La mise en garde lancée sur Twitter, tard lundi 3 septembre, par le président Donald Trump au président Bachar Al-Assad, ainsi qu’aux Russes et aux Iraniens, contre « la grave erreur humanitaire » que constituerait un assaut sur Idlib ne doit en effet tromper personne : les Etats-Unis, de moins en moins intéressés par la Syrie, ne bougeront pas. Les menaces occidentales se limitent aujourd’hui à celles de frappes en cas de recours à l’arme chimique.

C’est donc le président Vladimir Poutine qui détient les cartes maîtresses. Il a le pouvoir de lancer une offensive de grande ampleur ou, au contraire, de limiter l’avancée des forces prorégime aux marges de l’enclave. De lui dépend la décision qui déclenchera un chaos de grande ampleur ou une guerre d’usure.

Car Idlib est devenue une poudrière. Les djihadistes d’Hayat Tahrir Al-Cham, une coalition issue d’Al-Qaida, y constituent la force dominante. De nombreux combattants de groupes d’opposition chassés des autres régions s’y sont retirés et se mêlent à la population civile. Une opération de grande ampleur pourrait se traduire par un exode massif que la Turquie voisine entend éviter à tout prix.

Le scénario du chaos

Les forces turques se sont révélées inaptes à isoler les éléments les plus radicaux d’Idlib, légitimant ainsi les pressions russes.
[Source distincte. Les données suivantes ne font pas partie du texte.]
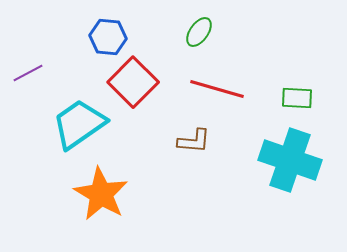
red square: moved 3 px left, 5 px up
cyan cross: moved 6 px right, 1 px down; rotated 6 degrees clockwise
Les groupes proturcs ne rassemblent qu’une minorité des combattants d’Idlib et une position plus offensive d’Ankara contre les djihadistes pourrait se traduire par des attentats sur le sol turc. Ainsi prise au piège de sa relation avec Moscou, la Turquie de Recep Tayyip Erdogan n’aurait d’autre choix pour préserver le statu quo que de se soumettre aux termes dictés par son par­tenaire russe dans la définition des grands équilibres de l’après-guerre. Cette défi­nition sera au cœur du sommet qui doit réunir, le 7 septembre à Téhéran, les présidents russe, turc et iranien.

L’Europe, elle, est directement concernée par le scénario du chaos à Idlib, peu onéreux pour Moscou mais aux conséquences humanitaires inévitablement tragiques. L’exode des habitants d’Idlib ne pourrait pas être contenu par une Turquie qui abrite déjà trois millions de réfugiés syriens : c’est alors la menace d’une nouvelle crise migratoire qui pèserait sur notre continent, à la veille des élections au Parlement européen.

Le constat est simple. Les Etats-Unis se retirent, la Russie est en position d’arbitre régional. M. Poutine attend des Européens qu’ils financent la reconstruction d’une Syrie exsangue à la tête de laquelle il a rétabli Bachar Al-Assad, celui-là même qui a massacré son peuple. Les Européens ont là un levier financier : il leur incombe de s’en servir pour éviter ce scénario, et pour exiger une transition politique à Damas.